Капитан вздохнул, подняв голову, заглянул директору в глаза.
– Олег! – сказал капитан. – Мне нравится Семен Безродный!
В сырой тишине раздавались три звука: плеск волны, легкое, освобожденное от нагрузки прожекторов и болиндера пыхтение электростанций и постукивание далеких тяжелых сапог. Это шли к пирсу сплавщики.
– Что будешь делать, Олег? – спросил капитан.
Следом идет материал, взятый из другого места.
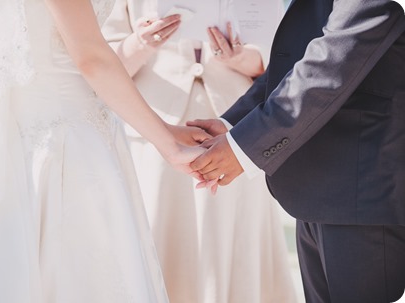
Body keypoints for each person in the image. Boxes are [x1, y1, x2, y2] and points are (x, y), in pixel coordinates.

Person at [0, 0, 209, 302]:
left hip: (49, 140)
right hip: (64, 151)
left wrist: (166, 130)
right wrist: (170, 147)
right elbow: (92, 59)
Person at [189, 0, 405, 302]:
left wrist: (242, 149)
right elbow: (296, 62)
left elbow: (327, 68)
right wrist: (232, 125)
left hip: (361, 192)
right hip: (313, 187)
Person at [102, 1, 297, 302]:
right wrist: (140, 43)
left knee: (232, 246)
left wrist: (240, 58)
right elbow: (98, 65)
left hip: (236, 128)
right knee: (157, 237)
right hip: (156, 129)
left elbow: (282, 61)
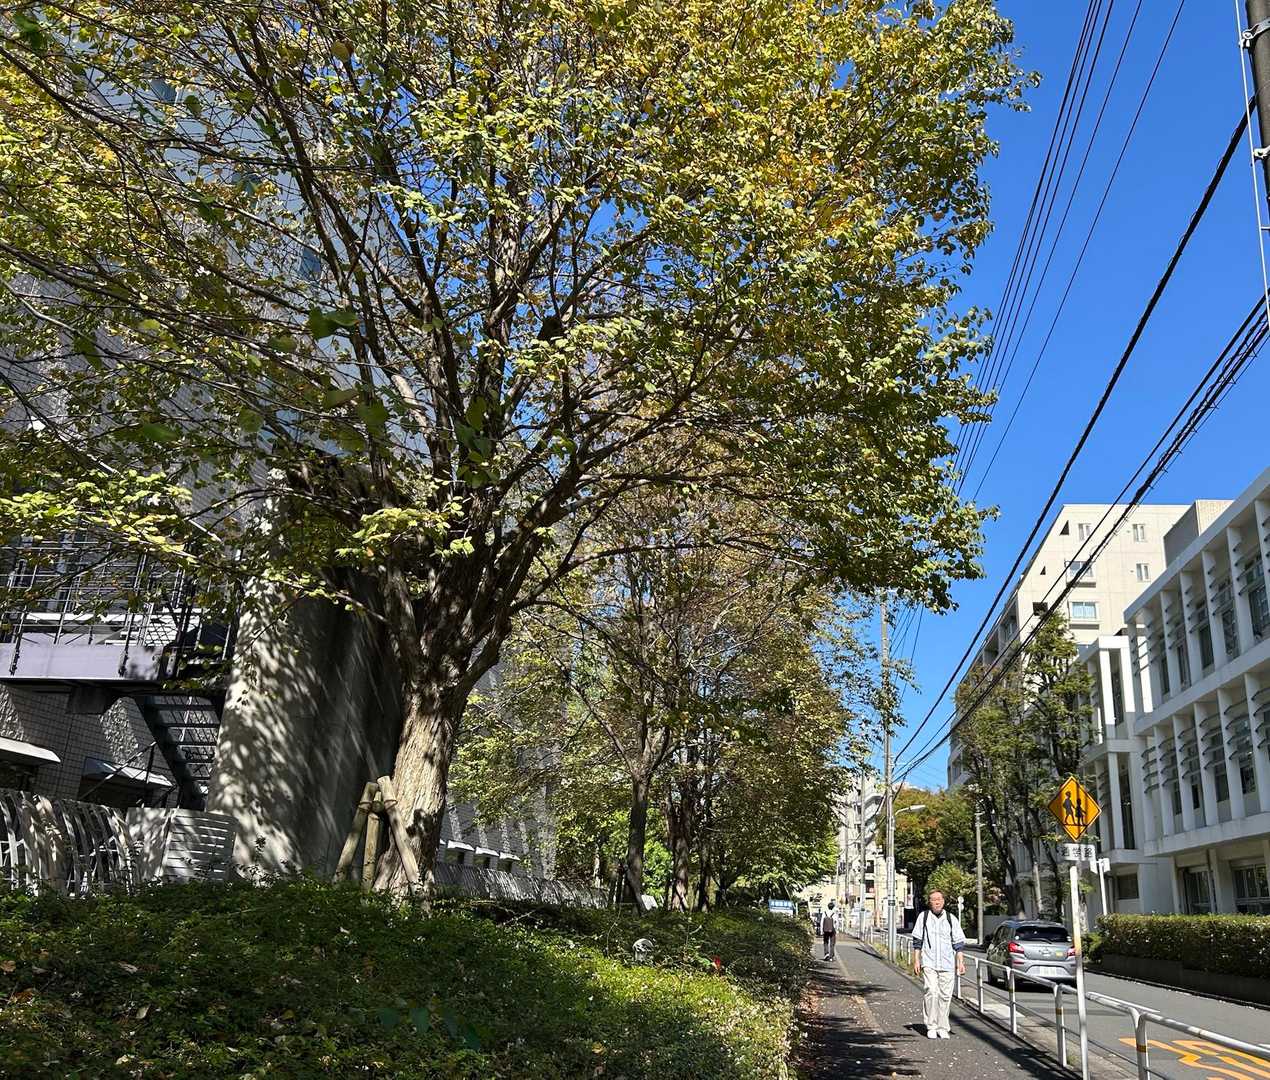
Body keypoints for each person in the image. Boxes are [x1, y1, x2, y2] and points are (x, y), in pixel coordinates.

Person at [911, 888, 965, 1039]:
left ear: (943, 901)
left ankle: (942, 1027)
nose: (937, 902)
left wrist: (960, 962)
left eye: (939, 899)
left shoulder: (951, 918)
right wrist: (917, 960)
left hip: (947, 964)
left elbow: (958, 943)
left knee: (945, 996)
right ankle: (931, 1025)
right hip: (929, 962)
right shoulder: (924, 917)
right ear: (930, 902)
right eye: (934, 900)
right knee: (932, 991)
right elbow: (917, 941)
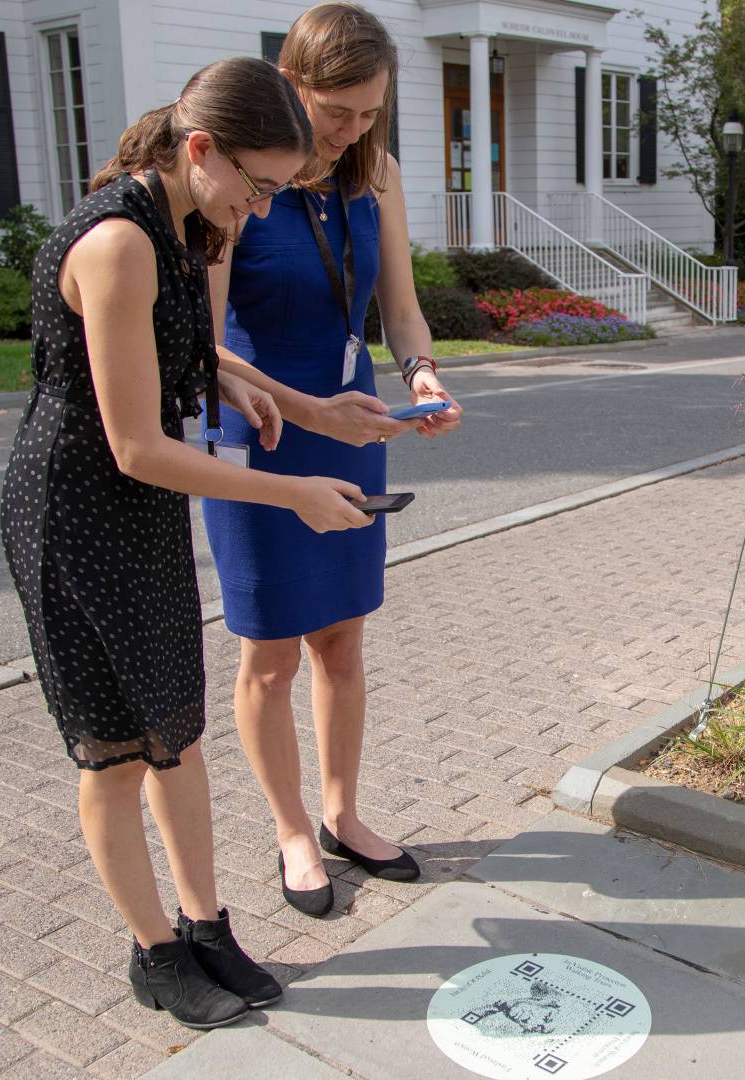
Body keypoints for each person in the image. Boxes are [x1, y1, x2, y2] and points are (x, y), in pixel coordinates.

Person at [0, 57, 376, 1029]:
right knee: (117, 754)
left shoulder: (181, 221)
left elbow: (191, 350)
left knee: (179, 733)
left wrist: (298, 404)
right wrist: (290, 489)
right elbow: (132, 445)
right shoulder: (120, 240)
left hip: (138, 514)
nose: (258, 214)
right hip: (75, 519)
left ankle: (206, 927)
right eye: (256, 187)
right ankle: (154, 951)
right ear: (199, 148)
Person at [203, 1, 463, 919]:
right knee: (269, 654)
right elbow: (204, 344)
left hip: (354, 428)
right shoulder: (243, 180)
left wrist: (423, 378)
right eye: (336, 110)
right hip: (262, 438)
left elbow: (399, 311)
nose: (353, 131)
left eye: (369, 114)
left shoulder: (376, 173)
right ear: (292, 83)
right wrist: (308, 410)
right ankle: (287, 832)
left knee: (343, 641)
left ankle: (344, 813)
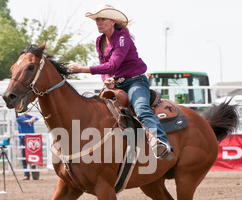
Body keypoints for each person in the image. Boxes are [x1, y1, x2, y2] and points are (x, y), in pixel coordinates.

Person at [68, 4, 174, 161]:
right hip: (117, 85)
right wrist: (107, 80)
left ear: (112, 21)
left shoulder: (123, 37)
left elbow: (113, 65)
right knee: (97, 111)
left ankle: (162, 143)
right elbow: (106, 68)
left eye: (102, 19)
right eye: (97, 19)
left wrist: (81, 69)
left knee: (141, 108)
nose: (98, 22)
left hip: (135, 82)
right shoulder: (99, 41)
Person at [16, 113, 40, 180]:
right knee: (24, 158)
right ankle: (26, 174)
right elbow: (18, 119)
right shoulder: (20, 117)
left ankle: (34, 174)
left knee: (33, 156)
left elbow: (36, 117)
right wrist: (30, 120)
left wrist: (33, 118)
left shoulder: (31, 116)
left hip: (31, 139)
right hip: (23, 139)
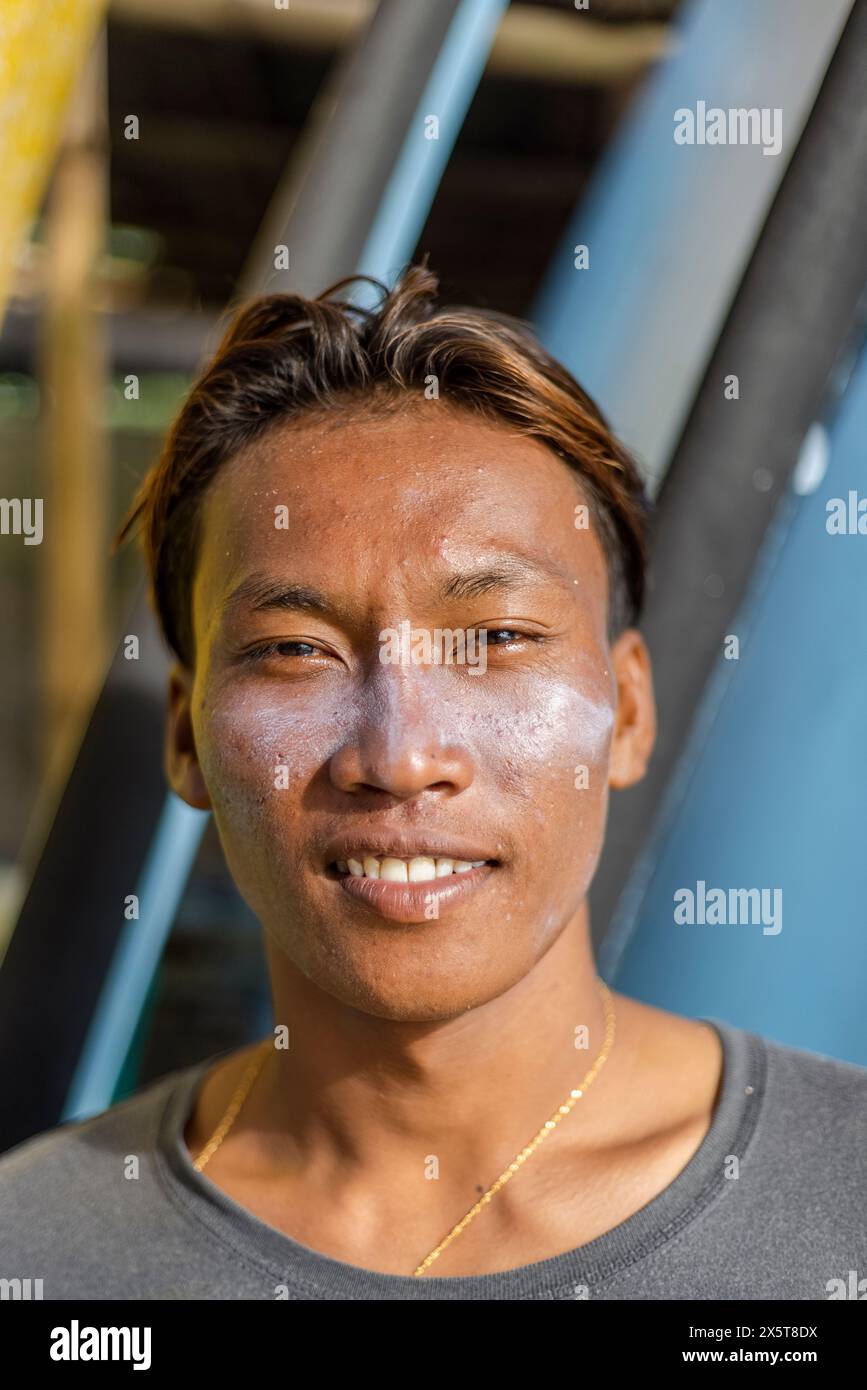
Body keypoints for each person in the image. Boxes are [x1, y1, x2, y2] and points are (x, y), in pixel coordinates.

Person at [1, 263, 864, 1301]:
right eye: (295, 649)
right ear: (186, 735)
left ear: (627, 713)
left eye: (498, 637)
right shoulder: (38, 1254)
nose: (402, 756)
– Его ждет милиция! – ответил Прончатов. – Я милиционера пока посадил в сторожку, но он здесь. Ты сказал Безродному?
– Нет. Не могу…
Сплавщики шли в ногу, но тяжело, волоча по дереву подковки сапог, запинаясь носками, ерничая коленями. Капитан и директор прислушались к шагам, услышали все, что было за ними: три бессонные ночи, три дождливых дня, пудовые грузы, жидкая похлебка из прошлогодней вяленой рыбы, Вятская протока, узкая горловина Богодуховского поворота. В тяжелой, отрешенной поступи сапог слышались изодранные в кровь руки, стонущие от напряжения спины, иссеченные ветром и дождем лица.
– Прости, Олег, – тоскливо сказал капитан. – Я лучше уйду.